Por valor control en la presente invención, nos
referimos a un valor obtenido de muestras sin cáncer de vejiga y sin
ninguna otra enfermedad.
En un aspecto más en particular, en el método de
la presente invención, el nivel de expresión de la cadena beta de la
proteína de complemento C4A se determina mediante técnicas de
inmunoquímica. A título ilustrativo y sin que se limite el alcance
de la invención, el término "técnicas inmunoquímicas" tal y
como se utiliza en la presente invención, se refiere a: ELISA,
Western blot, biochips o microarrays de proteínas, o cualquier otra
técnica que incluya anticuerpos específicos frente a la cadena beta
de la proteína de complemento C4A.
En un aspecto más en particular de la presente
invención, el nivel de la cadena beta de la proteína de complemento
C4A se determina mediante anticuerpos policlonales. En otro aspecto
más en particular, el método de la presente invención se realiza
mediante anticuerpos monoclonales.
El término "muestra" tal y como se utiliza
en la presente invención se refiere pero no se limita, a tejidos y/o
fluidos (sangre, orina). En un aspecto más en particular de la
presente invención, la muestra obtenida del paciente es un fluido,
más en particular, es orina, y más en particular es la fracción
celular de la orina. En un segundo aspecto, la presente invención se
refiere a un kit para la detección de cáncer de vejiga que comprende
los reactivos necesarios para llevar a cabo el método descrito en la
presente invención.
La figura 1 muestra el gel de electroforesis
bidimensional.
La figura 2 se refiere a la cuantificación de la
cadena beta de la proteína de complemento C4A mediante el análisis
DIGE para cada una de las bandas (spots) de la proteína: 2A: Average
ratio (tumor/control). 14.35, t-test: 0.0122;
presente en 8 de 9 geles, 2B: Average ratio (tumor/control). 13.39,
t-test: 0.0134; presente en 9 de 9 geles, 2C:
Average ratio (tumor/control). 17.72, t-test:
0.0095; presente en 8 de 9 geles, 2D: Average ratio (tumor/control).

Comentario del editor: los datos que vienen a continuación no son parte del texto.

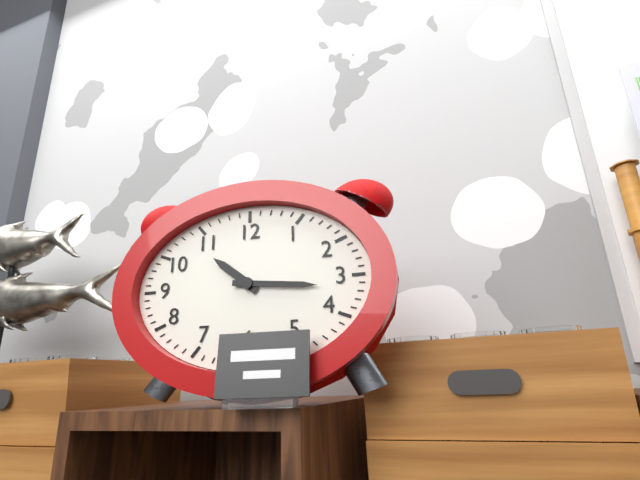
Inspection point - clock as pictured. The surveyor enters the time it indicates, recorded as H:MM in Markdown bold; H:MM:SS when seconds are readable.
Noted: **10:16**
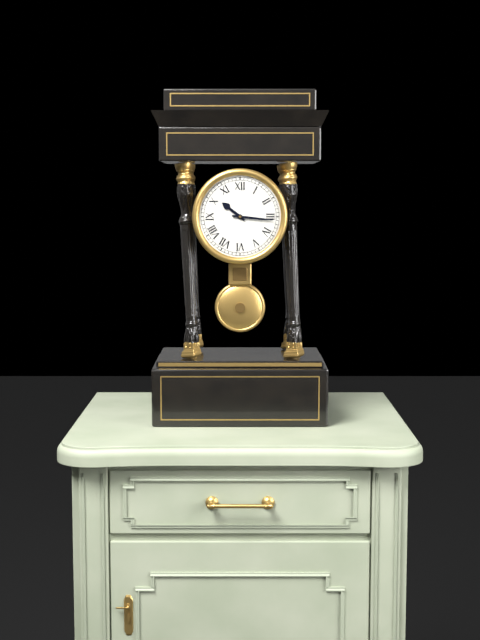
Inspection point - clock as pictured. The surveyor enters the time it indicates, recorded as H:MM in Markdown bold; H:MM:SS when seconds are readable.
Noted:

10.51, t-test: 0.0122; presente en 9 de 9 geles.
La figura 3 muestra el resultado del Western
blot. C1, C2, C3 y C4 se refieren a las muestras control, T1, T2,
T3, T4 y T5 se refieren a las muestras obtenidas de los pacientes
con tumor de vejiga, a) muestra los resultados después de un minuto
de exposición y b) muestra los resultados tras tres minutos de
exposición.
Mediante técnicas de proteómica, en concreto
mediante la metodología DIGE detectamos que la cadena beta de la
proteína de complemento C4A tenía una expresión diferencial en
pacientes con cáncer de vejiga y en pacientes control o sanos.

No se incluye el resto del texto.